# DNF — The Disjunctive Normal Form¶

The disjunctive normal form is the dual of CNF. We define a cube to be a conjunction $$(l_1 \land l_2 \land … \land l_n)$$ of literals. A cube is contradictory if it contains a literal and its negation. A formula is in disjunctive normal form (DNF) if it is a disjunction of cubes.

Example

The formula $$(a \land \neg b) \lor (\neg a \land \neg b \land c)$$ is in DNF.

Checking whether a DNF formula is satisfiable is easy: as the formula is a disjunction of cubes, each non-contradictory cube corresponds to one or more satisfying truth assignments.

══════════════════════════════

* _REQUIREMENT 1_
Print the part of the passage on disjunctive normal form that opens with the words containing "The disjunctive normal form is" and closes with "c)$$ is in DNF.".
* _REQUIREMENT 2_
Answer these about the passage on disjunctive normal form:
(a) Disjunctive normal form is the dual of what?
(b) When is a cube contradictory?
(c) What does each non-contradictory cube in a DNF formula correspond to?
The listing after this point comes from a separate source.

* _GIVEN DATA_

══════════════════════════════

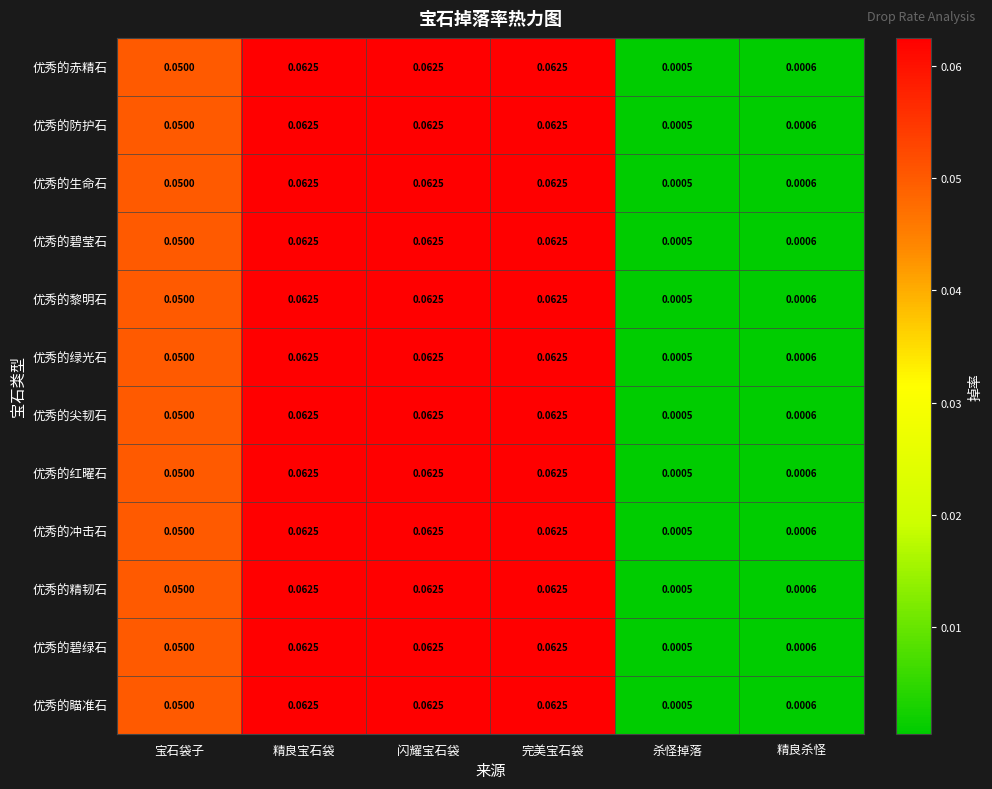

At which label is 优秀的碧莹石 closest to 0?

杀怪掉落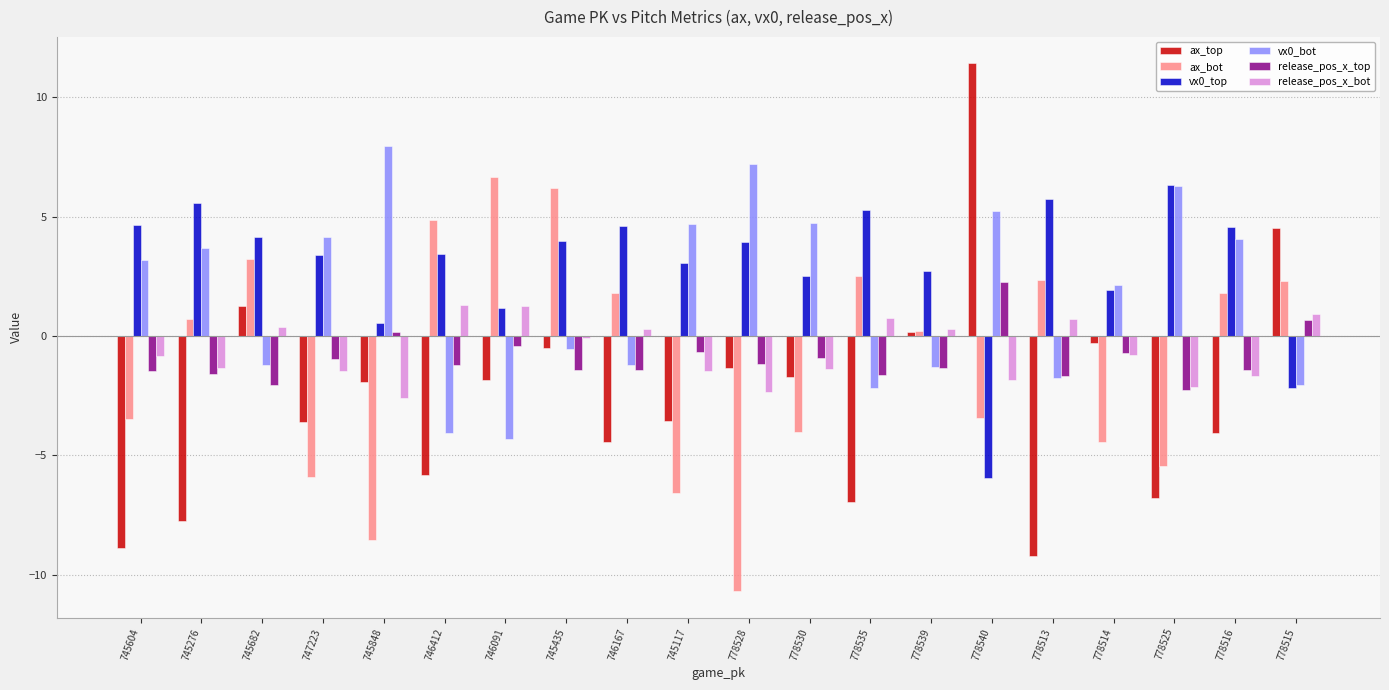

Rank the series at 778516 from highest to lowest value.

vx0_top, vx0_bot, ax_bot, release_pos_x_top, release_pos_x_bot, ax_top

══════════════════════════════

* _ANSWER BOX 1_
The disjunctive normal form is the dual of CNF. We define a cube to be a conjunction $$(l_1 \land l_2 \land … \land l_n)$$ of literals. A cube is contradictory if it contains a literal and its negation. A formula is in disjunctive normal form (DNF) if it is a disjunction of cubes.

Example

The formula $$(a \land \neg b) \lor (\neg a \land \neg b \land c)$$ is in DNF.

* _ANSWER BOX 2_
(a) CNF.
(b) When it contains a literal and its negation.
(c) One or more satisfying truth assignments.